**What the exercise asks**
Pick out each line of the material that contains the word "hausse", and copy those lines.

____ Information shown

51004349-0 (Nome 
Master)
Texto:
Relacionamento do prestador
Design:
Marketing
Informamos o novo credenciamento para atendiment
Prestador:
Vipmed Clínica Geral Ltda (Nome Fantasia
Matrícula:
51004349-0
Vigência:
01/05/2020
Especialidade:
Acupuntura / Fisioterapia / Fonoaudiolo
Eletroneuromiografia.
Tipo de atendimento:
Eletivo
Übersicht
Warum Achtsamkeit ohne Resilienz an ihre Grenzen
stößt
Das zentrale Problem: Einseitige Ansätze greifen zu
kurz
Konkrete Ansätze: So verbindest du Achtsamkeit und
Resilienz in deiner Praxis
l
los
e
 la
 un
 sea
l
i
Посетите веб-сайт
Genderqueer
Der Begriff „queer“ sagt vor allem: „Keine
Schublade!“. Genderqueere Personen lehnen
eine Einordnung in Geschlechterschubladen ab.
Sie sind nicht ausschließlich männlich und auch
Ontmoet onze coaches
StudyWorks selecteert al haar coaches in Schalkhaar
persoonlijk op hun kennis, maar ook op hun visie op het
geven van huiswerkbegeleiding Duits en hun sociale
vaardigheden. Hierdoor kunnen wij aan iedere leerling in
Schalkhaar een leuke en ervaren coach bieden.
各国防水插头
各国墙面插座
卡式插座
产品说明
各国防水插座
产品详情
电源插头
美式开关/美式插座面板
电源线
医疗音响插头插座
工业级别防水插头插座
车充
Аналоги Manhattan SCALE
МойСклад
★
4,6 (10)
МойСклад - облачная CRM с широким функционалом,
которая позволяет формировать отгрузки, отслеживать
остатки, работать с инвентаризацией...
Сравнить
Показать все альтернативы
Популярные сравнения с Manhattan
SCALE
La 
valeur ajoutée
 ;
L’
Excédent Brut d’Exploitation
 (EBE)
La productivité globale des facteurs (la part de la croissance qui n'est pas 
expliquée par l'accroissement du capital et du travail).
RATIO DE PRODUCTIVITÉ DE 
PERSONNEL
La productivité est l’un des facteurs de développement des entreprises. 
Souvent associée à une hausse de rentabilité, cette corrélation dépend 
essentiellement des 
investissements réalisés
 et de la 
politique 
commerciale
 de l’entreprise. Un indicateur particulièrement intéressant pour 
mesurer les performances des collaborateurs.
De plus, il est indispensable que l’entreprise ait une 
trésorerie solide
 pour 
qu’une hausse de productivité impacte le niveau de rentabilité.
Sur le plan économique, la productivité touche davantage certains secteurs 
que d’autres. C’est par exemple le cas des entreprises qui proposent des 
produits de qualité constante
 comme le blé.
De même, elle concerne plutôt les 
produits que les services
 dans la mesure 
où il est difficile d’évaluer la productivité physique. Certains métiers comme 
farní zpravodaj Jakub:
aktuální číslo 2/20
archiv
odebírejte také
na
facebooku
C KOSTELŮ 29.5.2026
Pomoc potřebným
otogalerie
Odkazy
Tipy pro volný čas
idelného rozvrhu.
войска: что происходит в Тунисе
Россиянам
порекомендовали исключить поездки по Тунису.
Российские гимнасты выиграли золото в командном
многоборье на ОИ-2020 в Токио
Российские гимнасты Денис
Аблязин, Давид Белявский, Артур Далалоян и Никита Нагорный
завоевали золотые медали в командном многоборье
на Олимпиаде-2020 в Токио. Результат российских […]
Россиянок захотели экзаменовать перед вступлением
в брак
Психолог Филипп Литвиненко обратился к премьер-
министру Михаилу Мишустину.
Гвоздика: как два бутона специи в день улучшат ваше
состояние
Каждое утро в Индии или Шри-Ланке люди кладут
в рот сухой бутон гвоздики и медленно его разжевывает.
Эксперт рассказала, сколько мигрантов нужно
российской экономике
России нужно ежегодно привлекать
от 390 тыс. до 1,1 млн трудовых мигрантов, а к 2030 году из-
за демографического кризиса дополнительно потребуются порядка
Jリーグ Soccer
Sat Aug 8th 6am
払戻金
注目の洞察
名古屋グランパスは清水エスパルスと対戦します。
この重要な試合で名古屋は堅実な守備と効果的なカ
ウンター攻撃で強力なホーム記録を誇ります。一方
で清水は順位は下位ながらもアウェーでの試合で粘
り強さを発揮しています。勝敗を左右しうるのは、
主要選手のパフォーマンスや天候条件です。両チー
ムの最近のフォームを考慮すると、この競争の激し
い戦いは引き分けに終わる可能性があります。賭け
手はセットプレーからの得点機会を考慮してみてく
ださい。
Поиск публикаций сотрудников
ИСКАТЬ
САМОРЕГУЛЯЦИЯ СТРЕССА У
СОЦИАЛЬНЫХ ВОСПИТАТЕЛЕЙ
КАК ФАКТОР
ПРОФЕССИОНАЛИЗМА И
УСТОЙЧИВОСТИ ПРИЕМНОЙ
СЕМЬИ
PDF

________

**Answer for this exercise**
Souvent associée à une hausse de rentabilité, cette corrélation dépend 
qu’une hausse de productivité impacte le niveau de rentabilité.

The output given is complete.